PDNguyen Posted February 12, 2021 Posted February 12, 2021 Hello all, thanks in advance for your help! I'm an IRS EP agent but I haven't worked very many DB cases, and I had a question about my dad's situation. My dad worked for Albemarle Corp for several years. They sponsored a DB plan through Merrill Lynch. In 2017, he was filling out his benefit election form. Among several options he was given, he planned to elect 100% joint and contingent with 60 months certain. Payment was supposed to be $347.53 per month. He never completed the paperwork (he was very disorganized and lost his birth certificate and was having trouble getting it from Vietnam. He passed away in August 2021 without ever filling out the paperwork. After his death, I contacted Merrill Lynch and let them know my dad passed away, and I requested that they send a new benefit election package for my mom to fill out. We got the package, and the only option now is a lifetime pension of $218.34 per month. Does that seem right that the monthly payment would be reduced so much? I still have a lot to learn about DB plans, but I thought the payment would be much higher. I know that options are supposed to be actuarially equivalent, but it just seems way off to me. Thanks in advance for your help!
Lou S. Posted February 12, 2021 Posted February 12, 2021 A lot depends on the plan terms, the age of each of your parents and when the payments for each form of benefit were supposed to begin.
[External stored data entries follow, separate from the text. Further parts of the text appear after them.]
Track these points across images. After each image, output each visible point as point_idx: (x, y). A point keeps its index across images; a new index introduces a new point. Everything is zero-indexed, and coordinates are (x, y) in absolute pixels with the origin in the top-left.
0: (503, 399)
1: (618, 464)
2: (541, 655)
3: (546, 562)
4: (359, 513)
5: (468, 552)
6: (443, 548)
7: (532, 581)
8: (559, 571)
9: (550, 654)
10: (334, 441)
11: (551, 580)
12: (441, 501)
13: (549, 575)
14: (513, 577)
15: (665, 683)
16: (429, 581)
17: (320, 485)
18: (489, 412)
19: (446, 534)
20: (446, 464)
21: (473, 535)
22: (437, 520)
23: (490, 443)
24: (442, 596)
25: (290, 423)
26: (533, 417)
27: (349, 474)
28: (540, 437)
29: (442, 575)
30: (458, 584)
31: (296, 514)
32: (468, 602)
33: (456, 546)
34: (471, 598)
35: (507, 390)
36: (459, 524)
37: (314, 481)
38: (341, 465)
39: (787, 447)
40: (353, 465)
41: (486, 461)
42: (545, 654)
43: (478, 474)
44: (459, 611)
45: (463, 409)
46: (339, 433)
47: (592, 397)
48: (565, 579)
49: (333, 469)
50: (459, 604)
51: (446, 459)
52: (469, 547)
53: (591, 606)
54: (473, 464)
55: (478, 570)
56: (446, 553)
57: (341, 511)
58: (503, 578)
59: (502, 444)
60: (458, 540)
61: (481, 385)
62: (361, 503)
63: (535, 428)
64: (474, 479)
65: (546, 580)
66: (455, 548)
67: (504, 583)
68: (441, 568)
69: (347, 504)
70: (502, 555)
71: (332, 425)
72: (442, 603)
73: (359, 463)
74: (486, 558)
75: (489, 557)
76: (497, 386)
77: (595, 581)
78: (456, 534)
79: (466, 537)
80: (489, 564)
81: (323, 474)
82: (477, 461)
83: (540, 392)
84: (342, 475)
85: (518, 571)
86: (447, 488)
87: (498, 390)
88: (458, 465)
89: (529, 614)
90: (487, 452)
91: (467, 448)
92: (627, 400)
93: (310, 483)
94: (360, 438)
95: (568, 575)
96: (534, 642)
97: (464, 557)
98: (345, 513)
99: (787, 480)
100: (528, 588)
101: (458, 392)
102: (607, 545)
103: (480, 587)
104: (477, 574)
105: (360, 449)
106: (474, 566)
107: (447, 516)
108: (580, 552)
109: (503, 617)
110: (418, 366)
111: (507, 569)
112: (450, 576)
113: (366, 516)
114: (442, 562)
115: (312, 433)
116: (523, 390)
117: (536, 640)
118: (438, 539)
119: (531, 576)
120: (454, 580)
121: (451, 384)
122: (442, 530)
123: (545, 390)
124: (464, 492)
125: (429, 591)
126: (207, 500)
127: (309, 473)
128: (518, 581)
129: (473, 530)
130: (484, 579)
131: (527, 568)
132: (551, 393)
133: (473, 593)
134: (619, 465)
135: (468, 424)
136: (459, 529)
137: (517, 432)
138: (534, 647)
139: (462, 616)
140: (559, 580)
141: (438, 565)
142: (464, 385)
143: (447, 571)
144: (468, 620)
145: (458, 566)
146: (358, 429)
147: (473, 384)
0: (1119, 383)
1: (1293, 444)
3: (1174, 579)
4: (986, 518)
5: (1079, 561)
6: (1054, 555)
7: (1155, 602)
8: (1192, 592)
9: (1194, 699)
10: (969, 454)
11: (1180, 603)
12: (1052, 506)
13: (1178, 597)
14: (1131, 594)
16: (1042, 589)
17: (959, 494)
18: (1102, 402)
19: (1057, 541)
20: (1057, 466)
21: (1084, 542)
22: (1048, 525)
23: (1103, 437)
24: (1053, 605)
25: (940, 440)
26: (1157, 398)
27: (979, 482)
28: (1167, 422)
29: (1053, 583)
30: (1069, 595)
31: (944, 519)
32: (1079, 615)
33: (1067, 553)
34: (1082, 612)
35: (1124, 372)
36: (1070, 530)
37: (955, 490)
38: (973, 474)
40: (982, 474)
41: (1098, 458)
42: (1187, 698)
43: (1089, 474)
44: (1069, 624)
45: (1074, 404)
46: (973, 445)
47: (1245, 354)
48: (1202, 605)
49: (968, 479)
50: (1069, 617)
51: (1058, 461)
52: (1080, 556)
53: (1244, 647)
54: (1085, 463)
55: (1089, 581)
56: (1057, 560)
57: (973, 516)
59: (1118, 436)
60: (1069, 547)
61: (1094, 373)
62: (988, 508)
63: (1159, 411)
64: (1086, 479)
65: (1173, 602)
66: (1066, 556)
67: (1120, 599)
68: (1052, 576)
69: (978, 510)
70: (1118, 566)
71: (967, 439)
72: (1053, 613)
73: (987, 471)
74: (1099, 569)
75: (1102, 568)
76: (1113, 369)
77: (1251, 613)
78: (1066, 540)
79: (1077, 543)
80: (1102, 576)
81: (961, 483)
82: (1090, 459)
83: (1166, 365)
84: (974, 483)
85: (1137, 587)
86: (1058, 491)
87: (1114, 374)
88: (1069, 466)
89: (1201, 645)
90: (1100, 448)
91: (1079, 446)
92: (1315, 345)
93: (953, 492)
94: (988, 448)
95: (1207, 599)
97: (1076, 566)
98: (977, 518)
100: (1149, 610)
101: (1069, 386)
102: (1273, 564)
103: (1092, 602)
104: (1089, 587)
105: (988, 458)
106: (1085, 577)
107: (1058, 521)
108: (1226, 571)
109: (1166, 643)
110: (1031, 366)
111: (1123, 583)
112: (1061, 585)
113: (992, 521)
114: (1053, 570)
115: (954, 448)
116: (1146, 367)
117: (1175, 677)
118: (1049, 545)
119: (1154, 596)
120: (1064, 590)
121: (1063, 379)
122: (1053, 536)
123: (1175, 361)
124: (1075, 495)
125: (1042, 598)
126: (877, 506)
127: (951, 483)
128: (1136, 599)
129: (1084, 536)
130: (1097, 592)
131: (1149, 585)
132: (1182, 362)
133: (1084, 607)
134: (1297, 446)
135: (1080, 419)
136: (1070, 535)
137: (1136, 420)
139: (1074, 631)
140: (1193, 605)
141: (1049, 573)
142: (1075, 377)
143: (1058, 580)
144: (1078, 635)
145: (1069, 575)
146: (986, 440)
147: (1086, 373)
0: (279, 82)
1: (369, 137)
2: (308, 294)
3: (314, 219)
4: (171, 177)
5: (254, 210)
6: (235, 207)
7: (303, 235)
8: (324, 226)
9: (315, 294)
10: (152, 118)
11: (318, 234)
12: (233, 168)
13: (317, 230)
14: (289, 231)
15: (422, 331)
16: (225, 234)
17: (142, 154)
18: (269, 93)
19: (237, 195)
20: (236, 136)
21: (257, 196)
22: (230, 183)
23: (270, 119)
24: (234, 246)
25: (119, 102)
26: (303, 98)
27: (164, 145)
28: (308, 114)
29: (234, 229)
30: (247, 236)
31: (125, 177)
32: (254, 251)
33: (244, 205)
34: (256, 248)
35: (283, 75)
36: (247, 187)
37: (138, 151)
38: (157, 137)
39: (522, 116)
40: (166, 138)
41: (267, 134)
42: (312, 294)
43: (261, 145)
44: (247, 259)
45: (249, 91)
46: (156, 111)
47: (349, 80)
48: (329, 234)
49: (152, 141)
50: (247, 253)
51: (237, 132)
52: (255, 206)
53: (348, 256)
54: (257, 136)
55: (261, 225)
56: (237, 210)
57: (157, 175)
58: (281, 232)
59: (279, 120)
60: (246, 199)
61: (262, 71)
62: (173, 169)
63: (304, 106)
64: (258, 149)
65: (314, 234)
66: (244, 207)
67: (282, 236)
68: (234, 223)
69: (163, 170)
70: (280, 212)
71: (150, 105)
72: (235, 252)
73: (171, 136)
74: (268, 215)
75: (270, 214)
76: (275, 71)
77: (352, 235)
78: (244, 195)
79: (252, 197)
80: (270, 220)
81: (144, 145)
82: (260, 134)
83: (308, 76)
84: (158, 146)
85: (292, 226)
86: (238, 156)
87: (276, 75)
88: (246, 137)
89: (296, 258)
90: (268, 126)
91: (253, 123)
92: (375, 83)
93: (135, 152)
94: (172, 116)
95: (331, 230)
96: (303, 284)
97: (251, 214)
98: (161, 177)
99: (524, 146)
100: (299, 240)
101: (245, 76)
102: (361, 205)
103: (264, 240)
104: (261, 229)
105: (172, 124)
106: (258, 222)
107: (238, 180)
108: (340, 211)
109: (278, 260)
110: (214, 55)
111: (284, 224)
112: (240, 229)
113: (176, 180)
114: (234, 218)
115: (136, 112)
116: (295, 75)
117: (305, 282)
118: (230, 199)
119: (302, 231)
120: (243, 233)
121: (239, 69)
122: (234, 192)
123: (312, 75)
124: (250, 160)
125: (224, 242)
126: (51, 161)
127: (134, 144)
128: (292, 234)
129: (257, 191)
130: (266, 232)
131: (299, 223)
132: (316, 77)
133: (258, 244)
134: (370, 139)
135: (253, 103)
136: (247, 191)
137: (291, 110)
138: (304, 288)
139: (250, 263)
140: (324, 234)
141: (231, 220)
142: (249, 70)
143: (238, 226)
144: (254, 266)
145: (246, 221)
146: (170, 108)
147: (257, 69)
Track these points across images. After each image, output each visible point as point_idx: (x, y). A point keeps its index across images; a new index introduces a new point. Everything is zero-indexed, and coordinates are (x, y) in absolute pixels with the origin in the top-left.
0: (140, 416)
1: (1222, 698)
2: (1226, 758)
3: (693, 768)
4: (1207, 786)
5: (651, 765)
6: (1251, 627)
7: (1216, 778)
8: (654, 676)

PDNguyen 1
Hojo Posted February 12, 2021 Posted February 12, 2021 Without any actual detail of the plan, this seems about right. Since your dad never made an election prior to his death then he would fall under the QPSA rules. Essentially he was a vested terminated participant who was assumed to have made an election the day before his death of a joint and 50% annuity. Then he dies and his surviving spouse is eligible for that 50% benefit as a single lifetime annuity. PDNguyen 1
david rigby Posted February 12, 2021 Posted February 12, 2021 I think Hojo is correct. In other words, the default provisions of the plan were triggered since there was no election. PDNguyen 1 I'm a retirement actuary. Nothing about my comments is intended or should be construed as investment, tax, legal or accounting advice. Occasionally, but not all the time, it might be reasonable to interpret my comments as actuarial or consulting advice.
PDNguyen Posted February 12, 2021 Author Posted February 12, 2021 Yeah, normal form of benefit is a 50% Joint and Contingent with 60 months certain. Payment would have been $403.64 to my dad back in 2017, so 50% is pretty close to what the current calculation is. Thanks for all of your input!